Black Box Decision problem for NFA

Suppose we are given an NFA $M$ (without $\epsilon$-transitions) that we only know the alphabet $\Sigma$ and the number of states $|Q|$ but we do not know any other details of the NFA. We want to develop a black box algorithm that can test if $L(M)=\Sigma^{*}$.
My idea is that we can feed every string up to size $|\Sigma|^{|Q|-1}$, if every strings are accepted, then $L(M)=\Sigma^{*}$. Since all strings up to size $|\Sigma|^{|Q|-1}$ must go through every reachable state in $M$, if all of them get accepted then no matter what string is input, it will be accepted. Am I correct?
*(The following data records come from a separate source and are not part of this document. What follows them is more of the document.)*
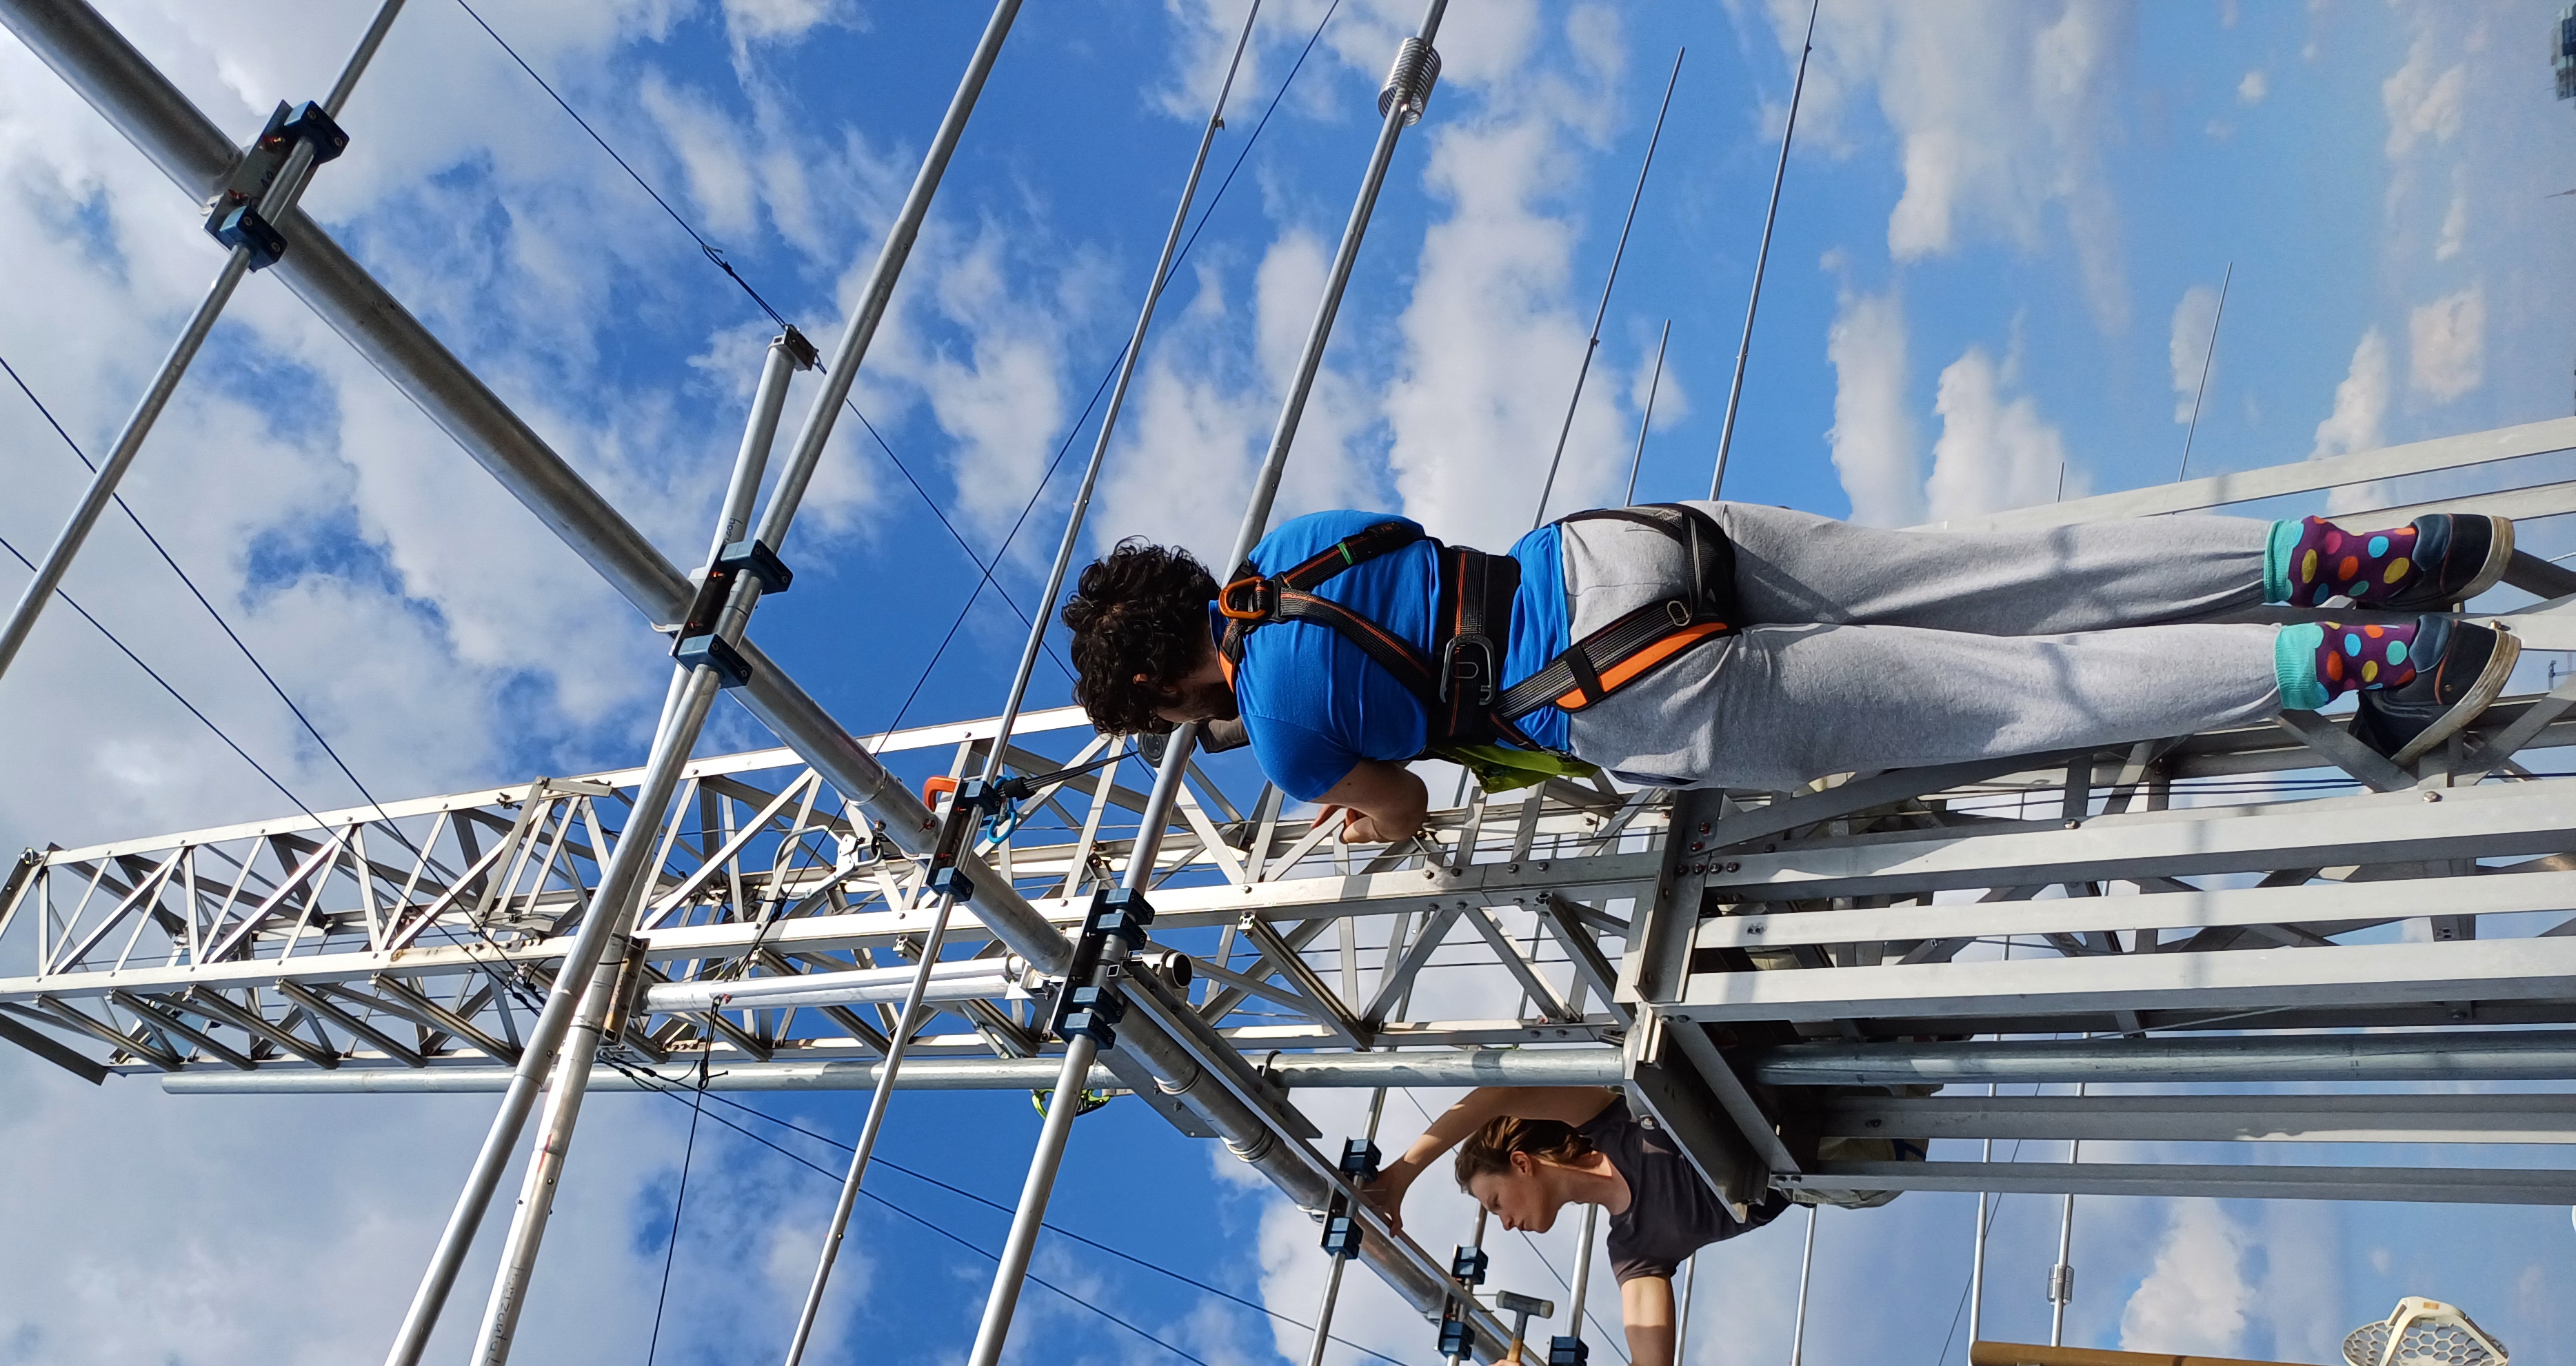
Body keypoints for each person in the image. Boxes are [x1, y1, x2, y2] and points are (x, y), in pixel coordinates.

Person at [1058, 503, 2524, 834]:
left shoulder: (1278, 720)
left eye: (1181, 721)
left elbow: (1406, 808)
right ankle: (2338, 558)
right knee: (2014, 570)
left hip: (1614, 683)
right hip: (1622, 541)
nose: (1206, 729)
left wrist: (1352, 804)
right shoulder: (1302, 537)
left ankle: (2356, 663)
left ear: (1173, 693)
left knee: (2005, 693)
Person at [1360, 1085, 1789, 1366]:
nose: (1505, 1223)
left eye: (1496, 1203)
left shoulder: (1604, 1120)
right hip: (1832, 1162)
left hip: (1793, 1075)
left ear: (1522, 1163)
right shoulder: (1633, 1251)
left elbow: (1498, 1094)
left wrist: (1399, 1177)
Ellul, Krawetz, Shallit and Wang construct in their paper Regular Expressions: New Results and Open Problems a regular expression of length $n$ (for infinitely many $n$) such that the shortest string missing from its language has length $2^{\Omega(n)}$. Since a regular expression of length $n$ can be converted to an NFA having $O(n)$ states, this gives, for infinitely many $n$, an NFA having $n$ states such that the shortest string not accepted by the NFA has length $2^{\Omega(n)}$.

Conversely, if an NFA having $n$ states doesn't accept all strings, then it must reject some string of length shorter than $2^n$. This follows from the pumping lemma once you convert the NFA to a DFA. Hence the construction in the paper mentioned above is optimal up to the constant in the exponent.

StackExchange Computer Science Q#115371, answer score: 2